By DORIS RUBENSTEIN
Jewish festivals have various durations: Purim lasts but one day, while Hanuka encompasses eight crazy nights (as the song goes). St. Paul’s Six Points Theater (formerly the Minnesota Jewish Theatre Company) has a lot to celebrate, so it created a New-Play Reading Festival that goes on for 18 days, March 2-20.
A New-Play Reading Festival is well-suited to a small-screen production. Readings don’t require costumes, sets, or high technology sound, lighting and special effects. What such a festival does require are several gripping stories read by outstanding actors who can create with only their voices and gestures the multitude of elements usually displayed in a fully staged production. Six Points has put together these essential talents into a program of three plays that are sure to please viewers.
The Six Points artistic team handed the play selection to one of its seasoned partners, Robert Dorfman, as the festival director. Aside from his more than 40 years on the stage and screen, Dorfman has substantial experience in evaluating new plays for theatrical award programs.

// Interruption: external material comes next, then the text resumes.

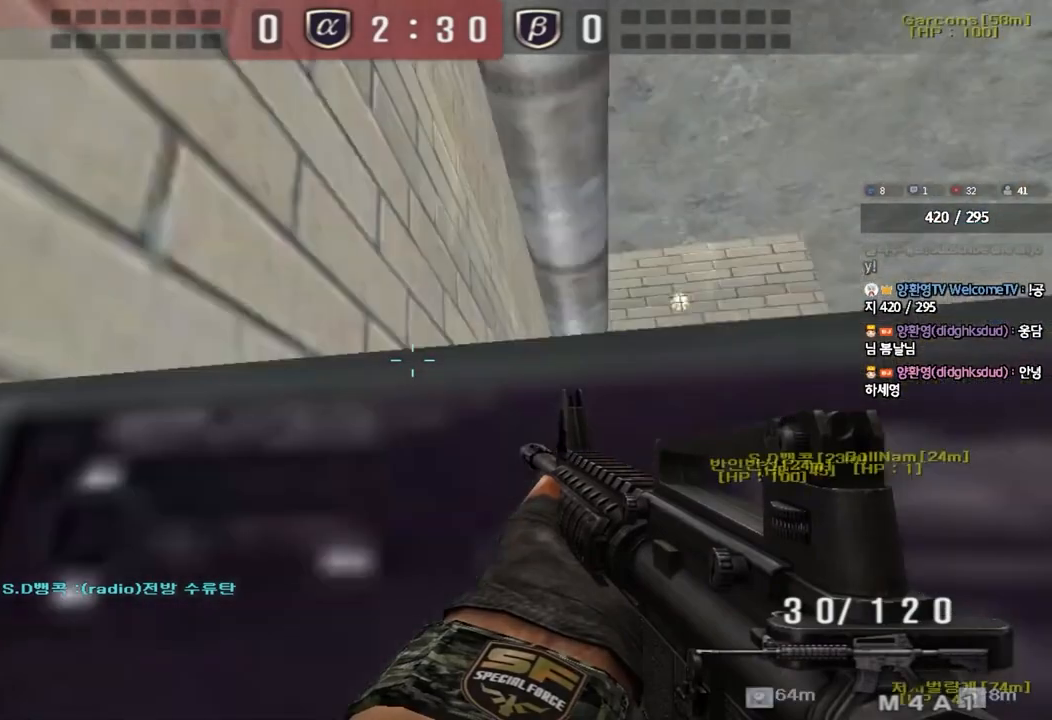
{"keys": ["ctrl"], "events": []}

“For the most part, scripts were solicited by invitation only [and] were extended to some playwrights directly, theatrical agents, as well as organizations such as the Playwrights’ Center here in the Twin Cities,” Dorfman explained. “That said, Six Points Theater, in general, has been generous in accepting and reviewing new and unsolicited plays. All told, I must have read upwards of 40 scripts.”
Three plays were selected, two of which have strong Twin Cities connections.
The Book of Vashti retells the Purim story through the eyes of the banished queen, turning the megilla tale on its head with even more fun and humor than you’d have at an Adloyada procession on Purim. The script, though new, is one of the last products of the fruitful mind of the late, legendary Twin Cities playwright Barbara Field. Field was one of the founders of the nationally acclaimed Playwrights’ Center in Minneapolis.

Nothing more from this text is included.